*** SUPPLIED DATA ***
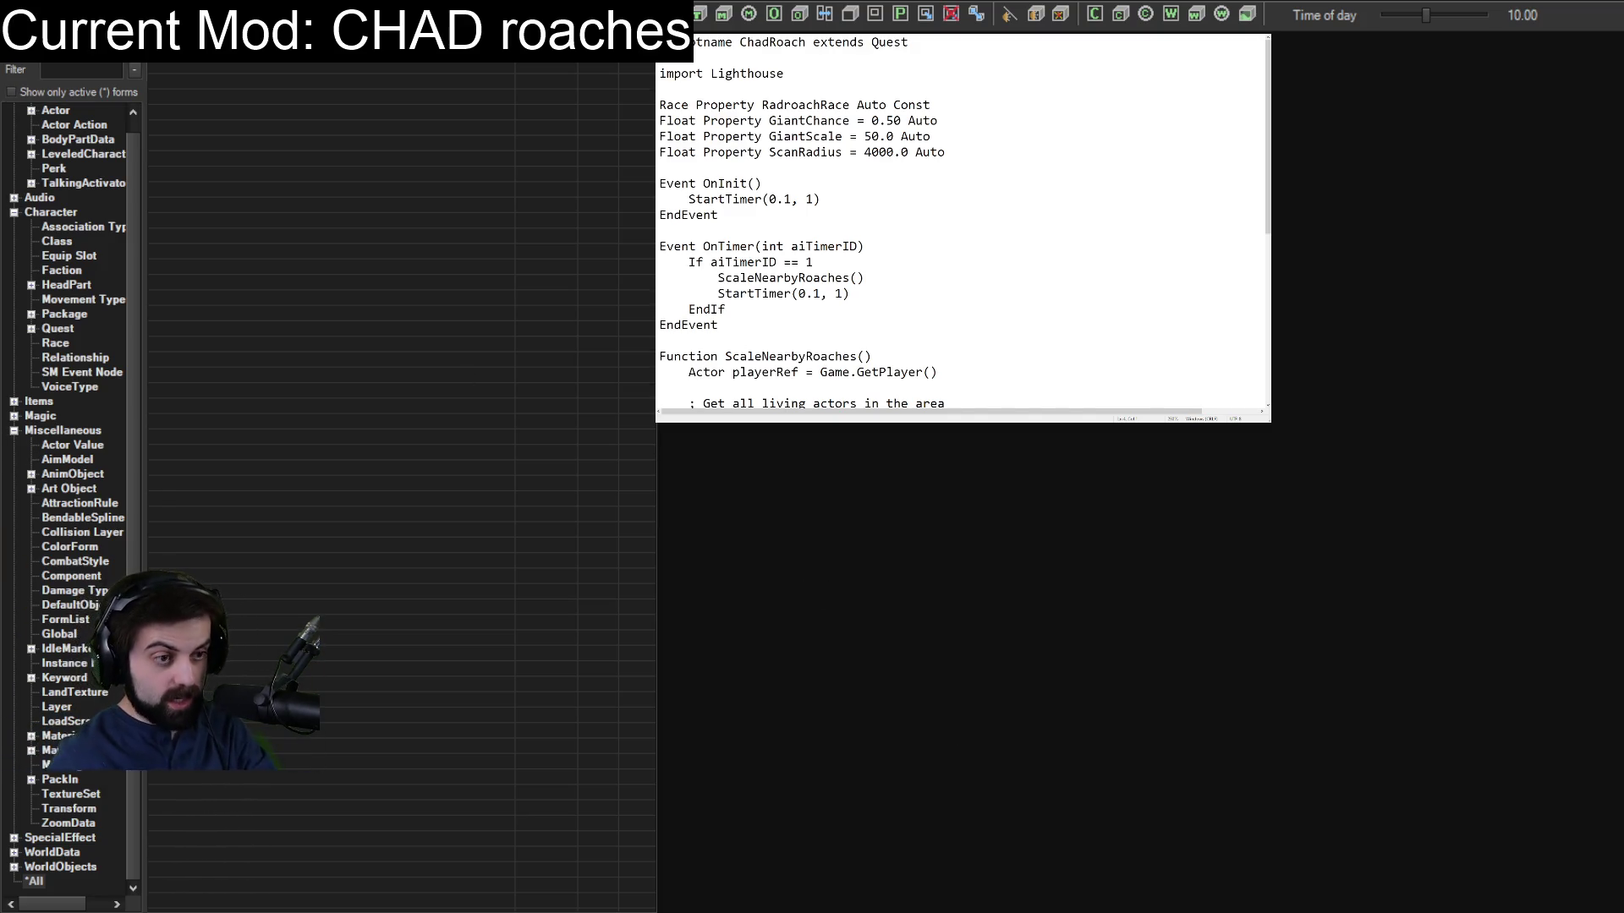
# Review the GiantChance and RadRoachRace script properties, then return to the Notepad script.
pyautogui.scroll(-7, 941, 180)
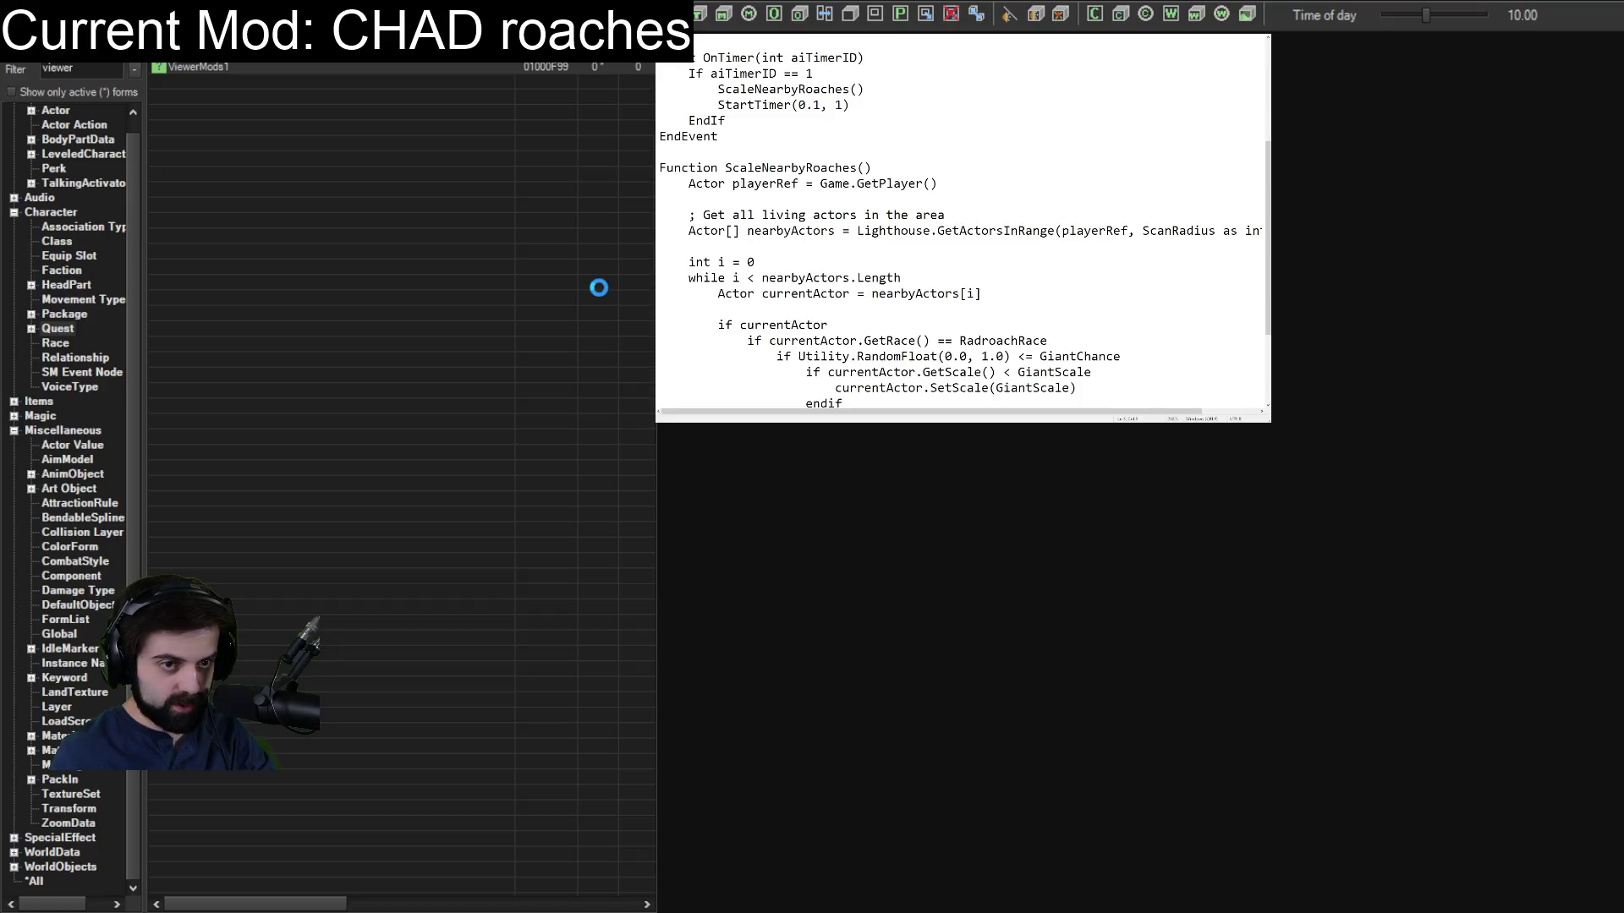
pyautogui.click(1147, 74)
*** End of SUPPLIED DATA ***
■ **WORK TO COMPLETE**: Give the material above again exactly as it stands, minus any images.

■ **RESPONSE BELOW**:
# Review the GiantChance and RadRoachRace script properties, then return to the Notepad script.
pyautogui.scroll(-7, 941, 180)
pyautogui.click(1147, 74)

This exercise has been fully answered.